▶ **Written instruction**:
Output every line of the material below without changing anything.

----- Listing

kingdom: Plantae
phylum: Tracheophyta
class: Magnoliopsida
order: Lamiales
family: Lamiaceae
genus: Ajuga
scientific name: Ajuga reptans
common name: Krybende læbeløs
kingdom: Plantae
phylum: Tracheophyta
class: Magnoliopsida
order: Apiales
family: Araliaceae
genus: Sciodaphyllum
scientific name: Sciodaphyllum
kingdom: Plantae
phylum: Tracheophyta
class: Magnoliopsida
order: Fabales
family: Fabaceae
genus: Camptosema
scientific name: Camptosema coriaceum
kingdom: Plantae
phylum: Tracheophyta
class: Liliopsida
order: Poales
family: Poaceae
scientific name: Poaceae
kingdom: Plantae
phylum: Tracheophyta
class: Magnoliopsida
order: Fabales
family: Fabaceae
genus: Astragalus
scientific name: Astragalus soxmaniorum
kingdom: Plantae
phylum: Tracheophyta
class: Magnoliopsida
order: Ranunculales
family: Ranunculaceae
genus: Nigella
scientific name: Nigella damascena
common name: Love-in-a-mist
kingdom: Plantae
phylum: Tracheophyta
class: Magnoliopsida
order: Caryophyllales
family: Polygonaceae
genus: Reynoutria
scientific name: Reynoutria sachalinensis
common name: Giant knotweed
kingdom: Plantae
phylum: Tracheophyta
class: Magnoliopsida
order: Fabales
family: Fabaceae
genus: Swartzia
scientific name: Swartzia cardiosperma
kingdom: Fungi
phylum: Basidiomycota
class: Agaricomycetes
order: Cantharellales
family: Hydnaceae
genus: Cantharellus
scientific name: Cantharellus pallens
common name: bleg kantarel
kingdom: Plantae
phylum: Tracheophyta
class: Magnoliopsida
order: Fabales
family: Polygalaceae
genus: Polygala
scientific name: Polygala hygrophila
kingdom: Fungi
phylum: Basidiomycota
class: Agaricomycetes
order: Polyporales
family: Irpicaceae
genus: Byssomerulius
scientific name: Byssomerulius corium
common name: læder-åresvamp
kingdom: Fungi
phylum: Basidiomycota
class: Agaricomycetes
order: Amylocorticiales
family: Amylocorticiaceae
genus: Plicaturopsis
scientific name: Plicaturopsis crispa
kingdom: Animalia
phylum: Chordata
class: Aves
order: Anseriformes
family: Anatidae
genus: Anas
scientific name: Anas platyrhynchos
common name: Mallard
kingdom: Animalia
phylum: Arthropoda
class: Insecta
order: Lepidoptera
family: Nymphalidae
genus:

----------

▶ **Expected answer**:
kingdom: Plantae
phylum: Tracheophyta
class: Magnoliopsida
order: Lamiales
family: Lamiaceae
genus: Ajuga
scientific name: Ajuga reptans
common name: Krybende læbeløs
kingdom: Plantae
phylum: Tracheophyta
class: Magnoliopsida
order: Apiales
family: Araliaceae
genus: Sciodaphyllum
scientific name: Sciodaphyllum
kingdom: Plantae
phylum: Tracheophyta
class: Magnoliopsida
order: Fabales
family: Fabaceae
genus: Camptosema
scientific name: Camptosema coriaceum
kingdom: Plantae
phylum: Tracheophyta
class: Liliopsida
order: Poales
family: Poaceae
scientific name: Poaceae
kingdom: Plantae
phylum: Tracheophyta
class: Magnoliopsida
order: Fabales
family: Fabaceae
genus: Astragalus
scientific name: Astragalus soxmaniorum
kingdom: Plantae
phylum: Tracheophyta
class: Magnoliopsida
order: Ranunculales
family: Ranunculaceae
genus: Nigella
scientific name: Nigella damascena
common name: Love-in-a-mist
kingdom: Plantae
phylum: Tracheophyta
class: Magnoliopsida
order: Caryophyllales
family: Polygonaceae
genus: Reynoutria
scientific name: Reynoutria sachalinensis
common name: Giant knotweed
kingdom: Plantae
phylum: Tracheophyta
class: Magnoliopsida
order: Fabales
family: Fabaceae
genus: Swartzia
scientific name: Swartzia cardiosperma
kingdom: Fungi
phylum: Basidiomycota
class: Agaricomycetes
order: Cantharellales
family: Hydnaceae
genus: Cantharellus
scientific name: Cantharellus pallens
common name: bleg kantarel
kingdom: Plantae
phylum: Tracheophyta
class: Magnoliopsida
order: Fabales
family: Polygalaceae
genus: Polygala
scientific name: Polygala hygrophila
kingdom: Fungi
phylum: Basidiomycota
class: Agaricomycetes
order: Polyporales
family: Irpicaceae
genus: Byssomerulius
scientific name: Byssomerulius corium
common name: læder-åresvamp
kingdom: Fungi
phylum: Basidiomycota
class: Agaricomycetes
order: Amylocorticiales
family: Amylocorticiaceae
genus: Plicaturopsis
scientific name: Plicaturopsis crispa
kingdom: Animalia
phylum: Chordata
class: Aves
order: Anseriformes
family: Anatidae
genus: Anas
scientific name: Anas platyrhynchos
common name: Mallard
kingdom: Animalia
phylum: Arthropoda
class: Insecta
order: Lepidoptera
family: Nymphalidae
genus:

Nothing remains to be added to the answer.